Problem description:
In the entries that follow, identify the line containing "を読み込む人で混雑するんですけど、あまりいらない" and return it together with all later lines, exactly as they appear.

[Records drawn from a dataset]
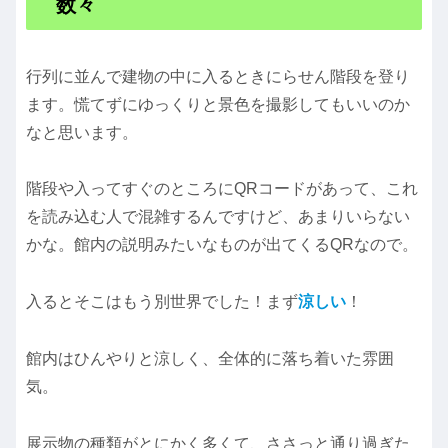
数々
行列に並んで建物の中に入るときにらせん階段を登り
ます。慌てずにゆっくりと景色を撮影してもいいのか
なと思います。
階段や入ってすぐのところにQRコードがあって、これ
を読み込む人で混雑するんですけど、あまりいらない
かな。館内の説明みたいなものが出てくるQRなので。
入るとそこはもう別世界でした！まず
涼しい
！
館内はひんやりと涼しく、全体的に落ち着いた雰囲
気。
展示物の種類がとにかく多くて、ささっと通り過ぎた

Solution to this exercise:
を読み込む人で混雑するんですけど、あまりいらない
かな。館内の説明みたいなものが出てくるQRなので。
入るとそこはもう別世界でした！まず
涼しい
！
館内はひんやりと涼しく、全体的に落ち着いた雰囲
気。
展示物の種類がとにかく多くて、ささっと通り過ぎた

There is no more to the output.